Other than just having sex with an actual demon? No, everything was goingswimmingly.

“I just met someone,” I said. “And they’re an intellectual, but a, ah, firm believer,” I said, figuring that was the easiest way to put it without saying the truth.

“And, what, you can’t have differing opinions?” he asked.

“It’s not that. It’s… I am starting to question things,” I admitted, my hand rubbing the marks on my hip.

“Questioning things is good. It’s how we have evolved. When we stop questioning, stop searching, stop learning, that is when we collectively start to devolve.”

He was always right, my father.

“Okay. I have another question.”

“Sure.”

“If you believe in a higher power, do you also believe in a, well, lower one?”

“Like a devil?” he asked, letting out a dry laugh. “That might be too far of a stretch of the imagination for me. Like I said, I believe in something, but not any particular mythos, any set-in-stone rulebook about Heaven, Hell, and Earth.”

“So… demons?” I asked.

“Fantasy, I’d say. Now, again, I could always be wrong. It just sounds like something an overactive imagination made up.”

Except, they were real.

I’d had one’s hands—no,talons—on me.

“Thanks, Dad,” I said, taking a deep breath. His calm, reasonable voice always managed to calm me down. “How are you?”

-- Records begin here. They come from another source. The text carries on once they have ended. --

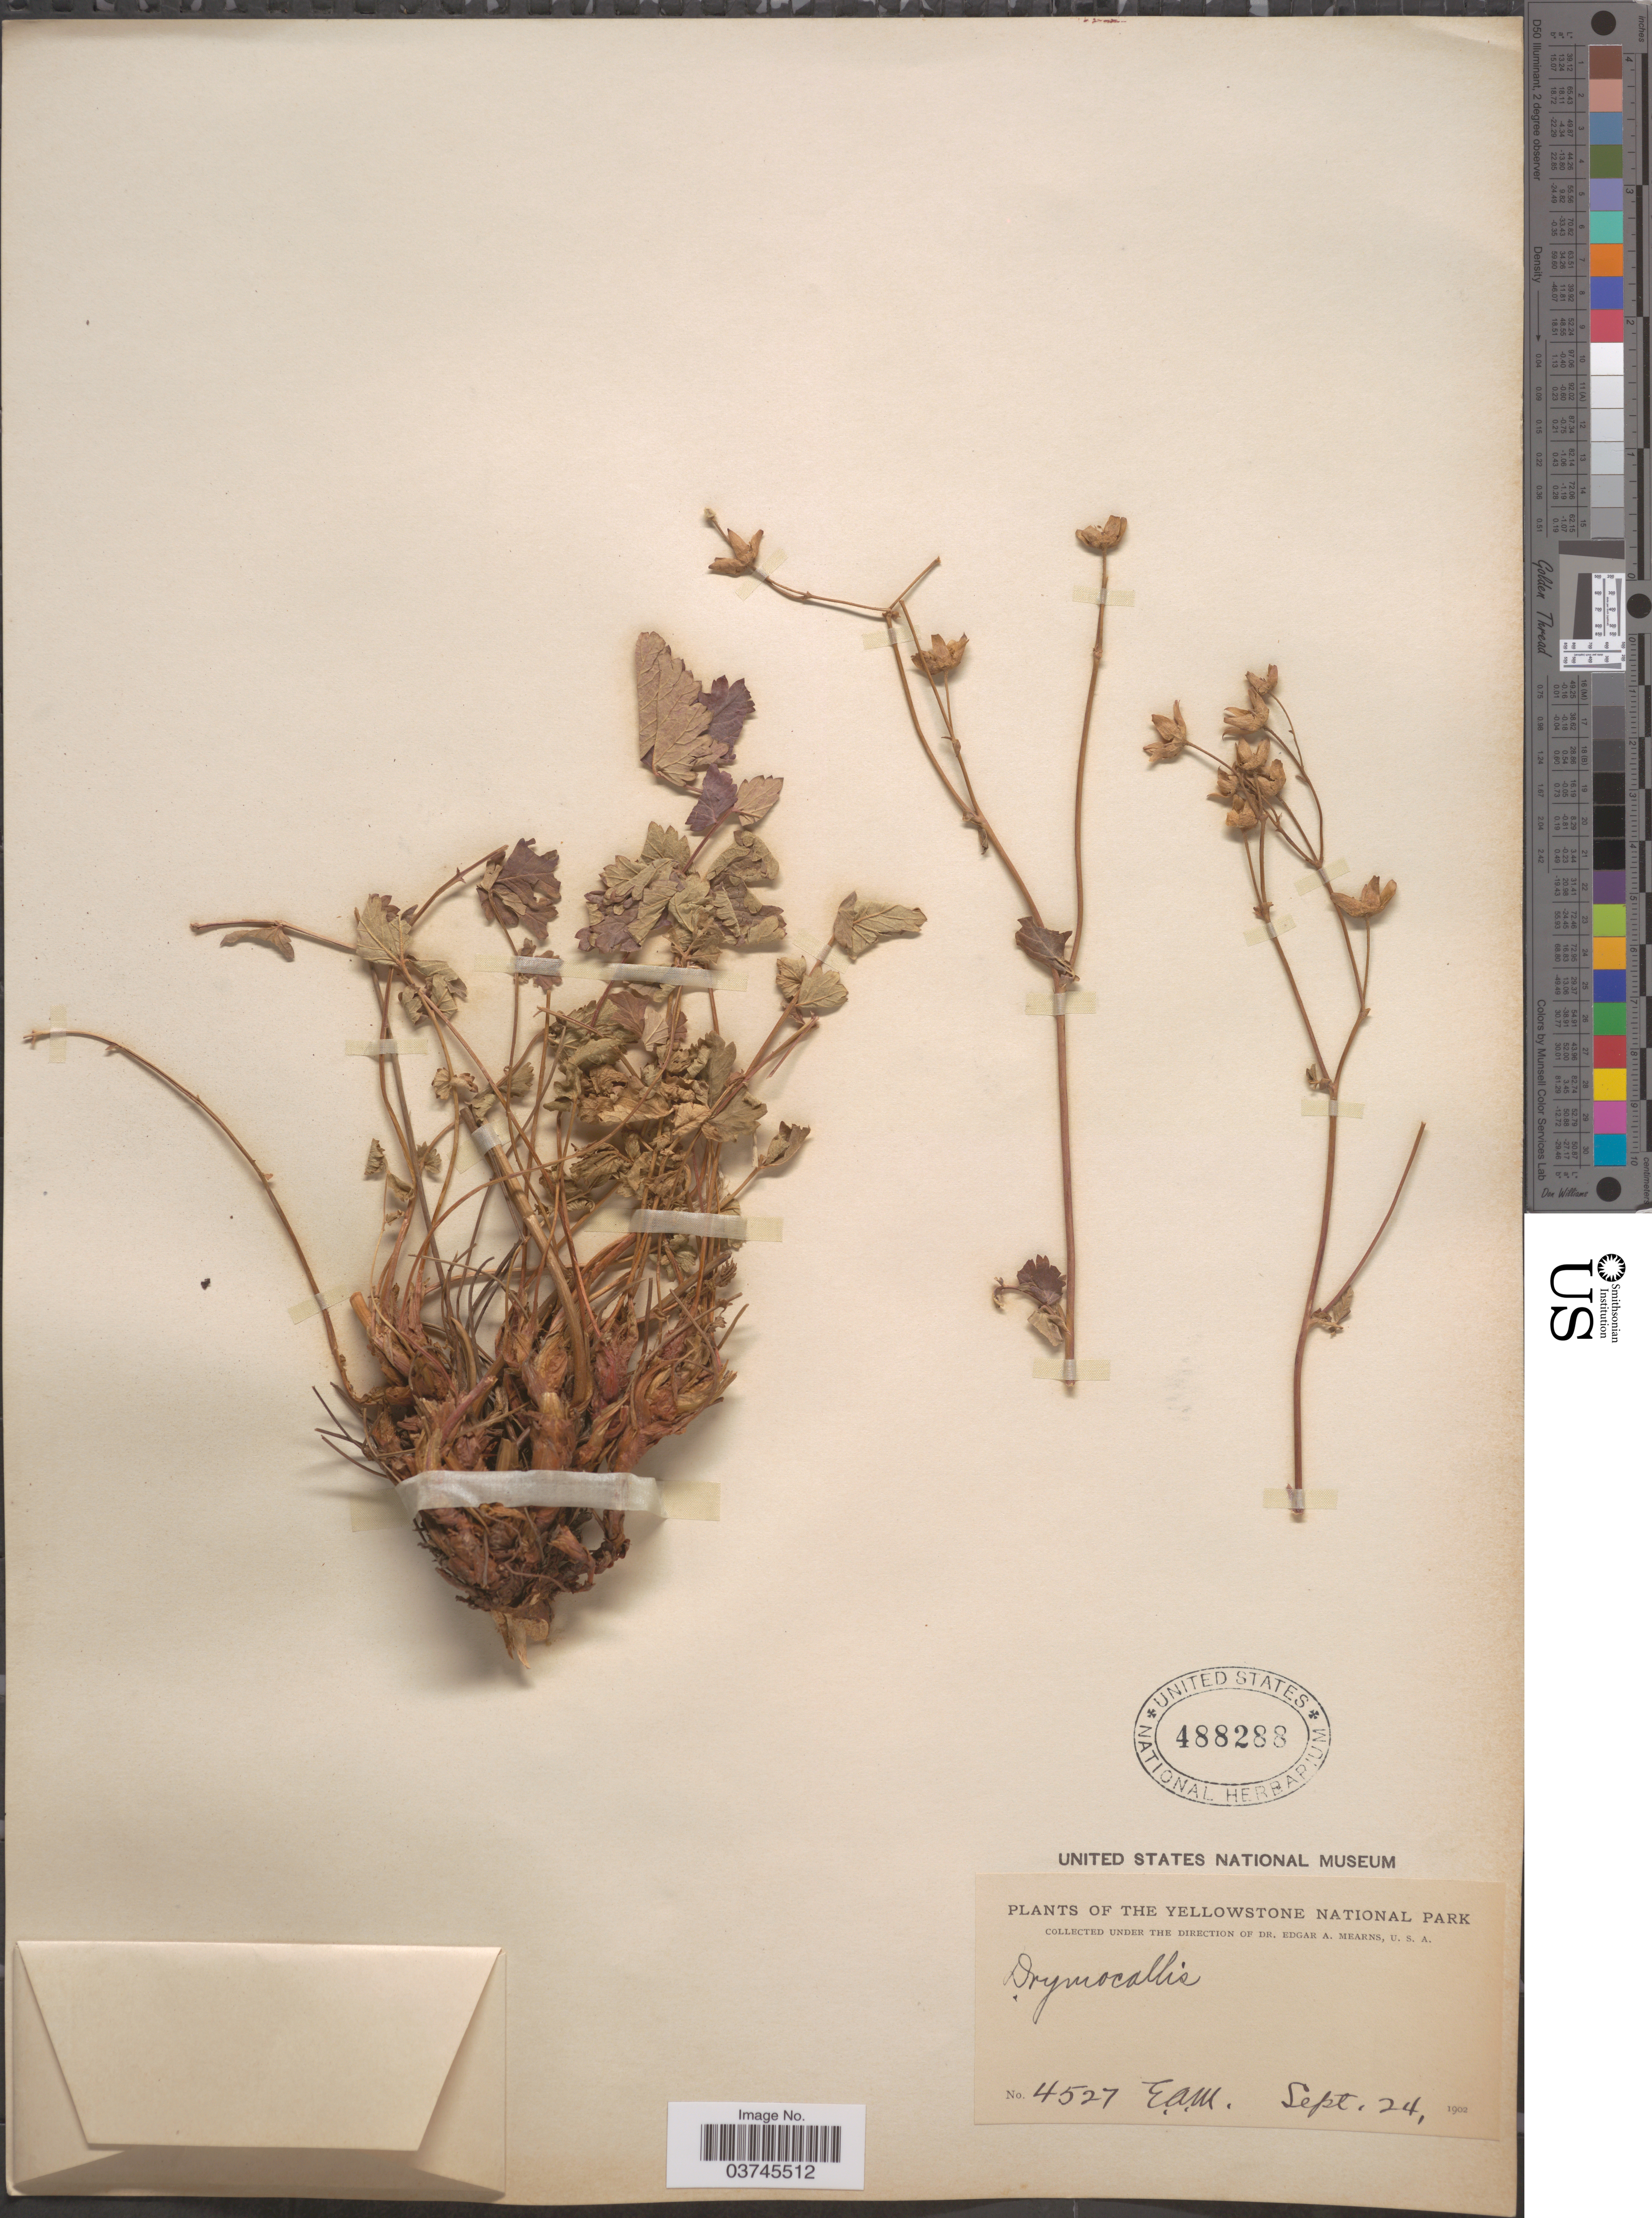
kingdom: Plantae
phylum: Tracheophyta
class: Magnoliopsida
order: Rosales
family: Rosaceae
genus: Drymocallis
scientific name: Drymocallis sp.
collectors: E. A. Mearns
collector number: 4527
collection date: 1902-09-24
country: United States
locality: The Yellowstone National Park.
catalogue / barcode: US 488288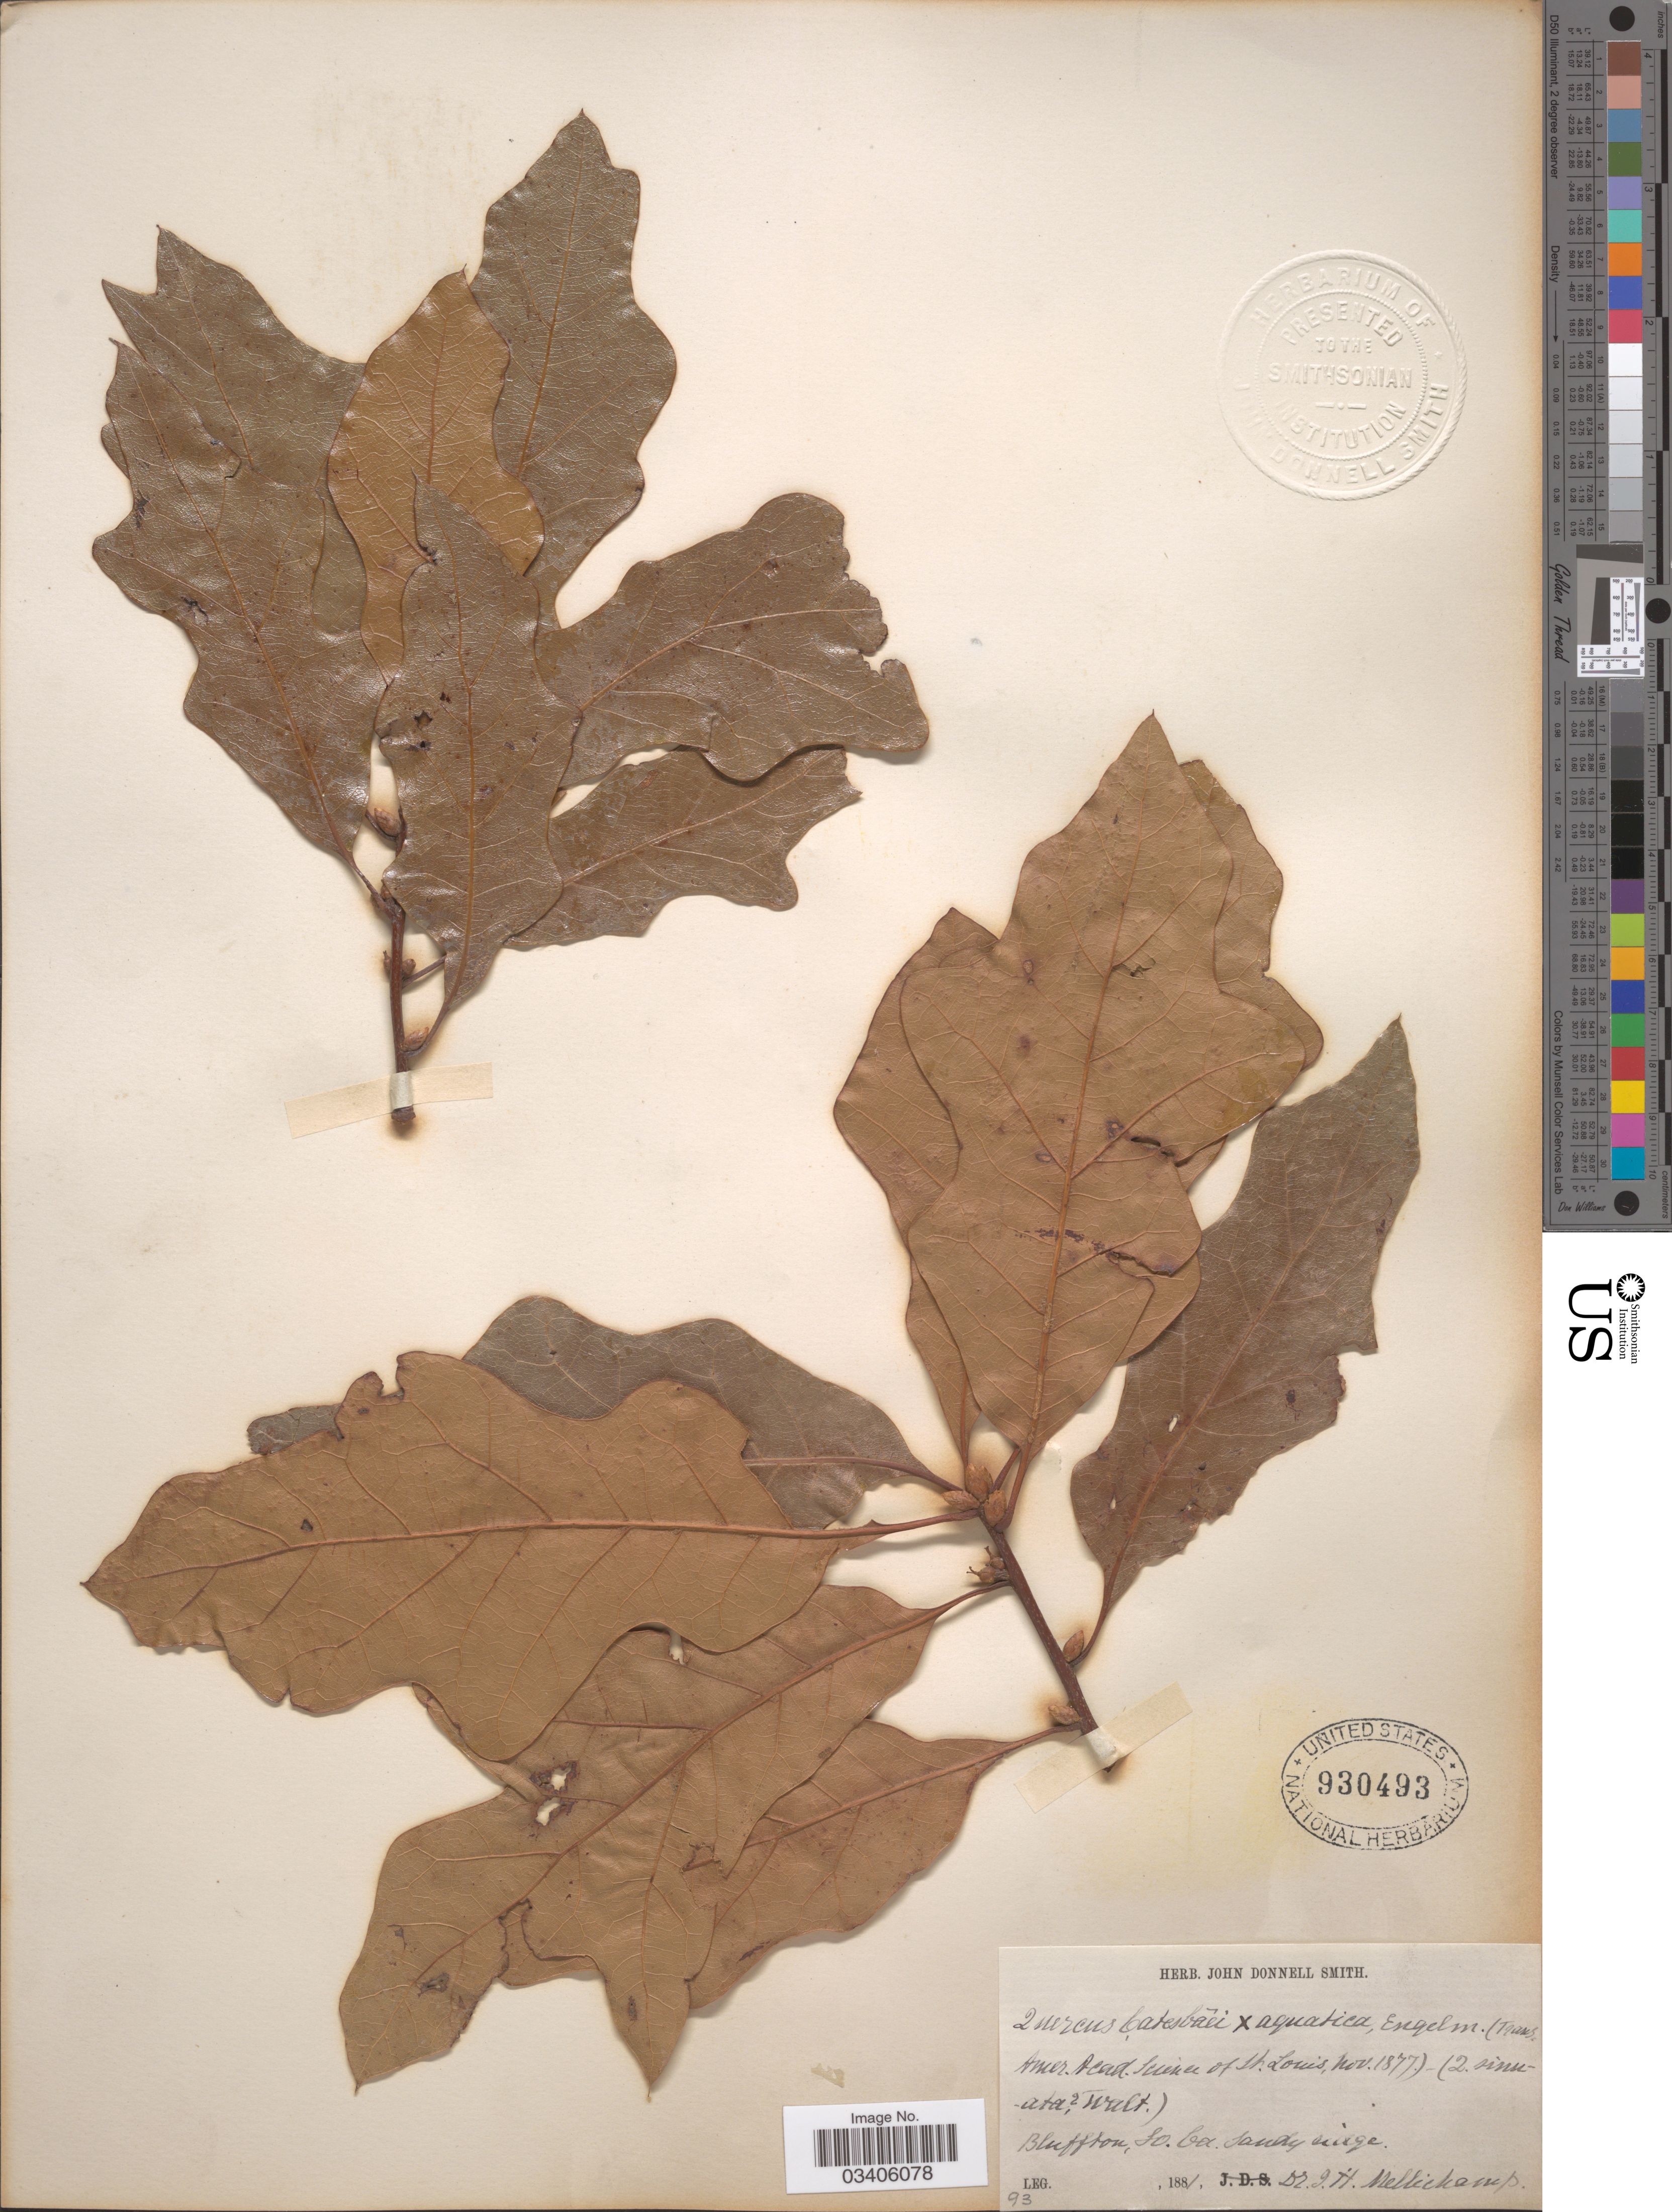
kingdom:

“I’m doing well. A little concerned about these crazy weather phenomena we’ve had going on.”

“Crazy weather phenomena?” I asked, brows knitting.

“Oh, Char, you need to get your head out of a book long enough to watch the news on occasion, okay? There’s a lot of serious things happening in the world right now.”

“I will catch up with everything as soon as we are off the phone,” I assured him, letting the conversation shift to simpler things. His new friends. His new job. His life halfway across the world from me.

I told him about my classes, my students, the university as a whole.